The foundation was formed in 2001 to address the unmet health needs of Kentuckians by developing and influencing policy, improving access to care, reducing health risks and disparities and promoting health equity. It has invested about $28 million in health policy advocacy, research and demonstration projects across the state.
"What we're involved in is absolutely critical," Chandler said. "There isn't anything more important than your health. It doesn't matter what else you've got. If you don't have your health it just doesn't matter."
Chandler touched on a number of health topics, including the opiod crisis, marijuana, access to health care, smoking and cancer.
"This opiod problem has been pretty rough. We've had an all-time record in overdose deaths here in Kentucky," he said.
"Most people in the state believe we're suffering an epidemic, and we've got a lot of work to do. There are a lot of different things that we can look at, like alternative pain treatments and so forth, and we're trying to get the message out on this.
"One of the other things that we're going to be talking about is whether medical marijuana is a good or bad thing. We are talking about even having a conference about marijuana," he said. "Canada just legalized marijuana, so that's an issue we're going to have to deal with one way or another here in Kentucky, whether we like it or not."
The foundation is working with Gov. Matt Bevin to help Kentuckians who were covered under the previous administration's expansion of Medicaid to continue their coverage with Kentucky Health, a program Bevin put together which requires, among other things, community engagement on the part of the recipients and paying a small premium.
Chandler referenced a study in the Journal of the American Medical Association that indicates since 1980 cancer mortality in the nation has declined by 20 percent ... except in Kentucky.
"It actually singles us out and says cancer mortality has gone up in Kentucky," he said. "Now folks, this is something that we just can't have. We've got to deal with this, we're going to have to make some changes."
Kentucky is ranked 49th in the rate of adult smoking, with only West Virginia ranked lower, according to Chandler. Kentucky's rate of youth smoking, 14.3 percent, is 62 percent higher than the national average.
"You may not realize it, but every household in this state, on average, pays $1,200 a year to pay for our (state's) smoking habit," he said. "Everybody's having to pay for this in terms of health care costs on the back end, and lost (worker) productivity on the front end."
The foundation president lauded Paducah Mayor Brandi Harless and Murray Mayor Jack Rose for their efforts to enact comprehensive smoke-free ordinances.

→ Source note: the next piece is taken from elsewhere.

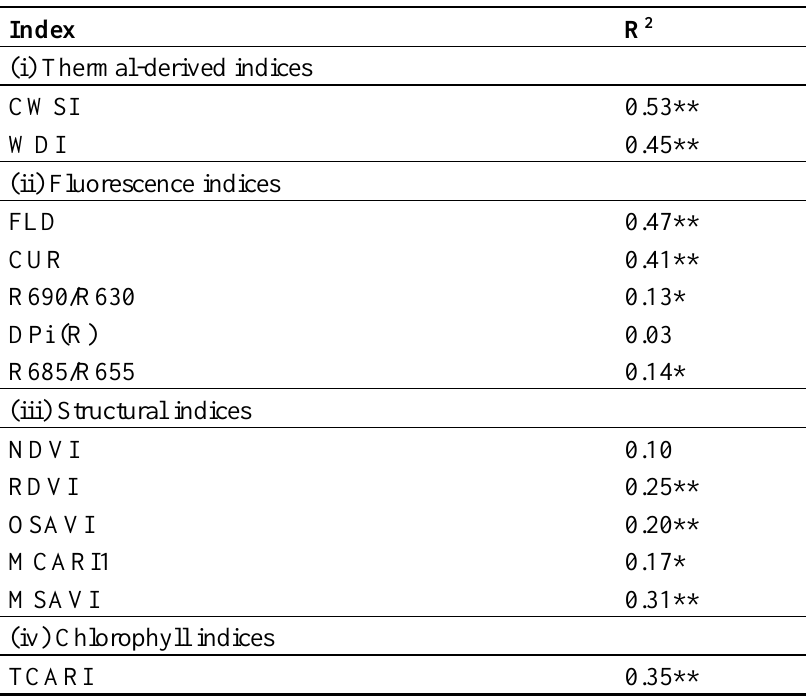
Figure 8. Relationship between yield (kg·ha −1 ) and: CWSI ( a ), fluorescence (FLD) ( b ), PRI ( c ) and NDVI ( d ) for durum (solid symbols) and bread wheat (open symbols). Each point represents the average of the three replicates of each variety. Table 2. Coefficient of correlation (R 2 ) and level of significance of the thermal- and hyperspectral-derived indices related with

Kentuckians support smoke-free laws regardless of their political persuasion, according to Chandler.
"We want a state (smoke-free) law ultimately," he said. "Seventy-one percent of our people actually support it. We've done some sophisticated polling on the subject. And the interesting thing to me is it cuts right across party lines. Almost the exact same number of Democrats, Republicans and Independents support it.
"We look forward to a healthier Kentucky, and we're going to work like crazy to get it done," he said. "We're grateful for all the support that I know you all are going to give us on this journey."